> PROVIDED DATA:
-- Opening Marker --

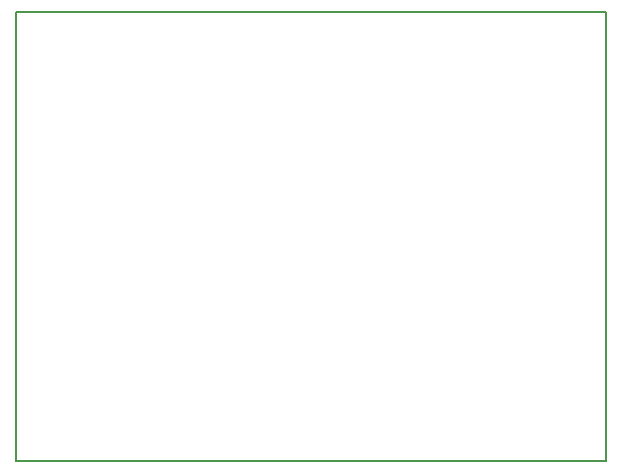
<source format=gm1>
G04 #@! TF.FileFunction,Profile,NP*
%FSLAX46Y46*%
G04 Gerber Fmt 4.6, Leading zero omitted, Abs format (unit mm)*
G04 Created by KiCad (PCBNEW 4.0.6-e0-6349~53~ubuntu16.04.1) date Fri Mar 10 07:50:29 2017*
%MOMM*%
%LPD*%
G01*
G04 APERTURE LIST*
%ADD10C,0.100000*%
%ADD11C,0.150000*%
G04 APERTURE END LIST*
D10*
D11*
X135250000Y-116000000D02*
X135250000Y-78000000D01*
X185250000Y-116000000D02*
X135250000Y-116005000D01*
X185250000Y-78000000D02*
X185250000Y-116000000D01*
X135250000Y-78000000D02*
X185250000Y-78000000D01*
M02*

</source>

-- Closing Marker --

Search the records above for the string "format". Copy every line that contains it.

<source format=gm1>
G04 Gerber Fmt 4.6, Leading zero omitted, Abs format (unit mm)*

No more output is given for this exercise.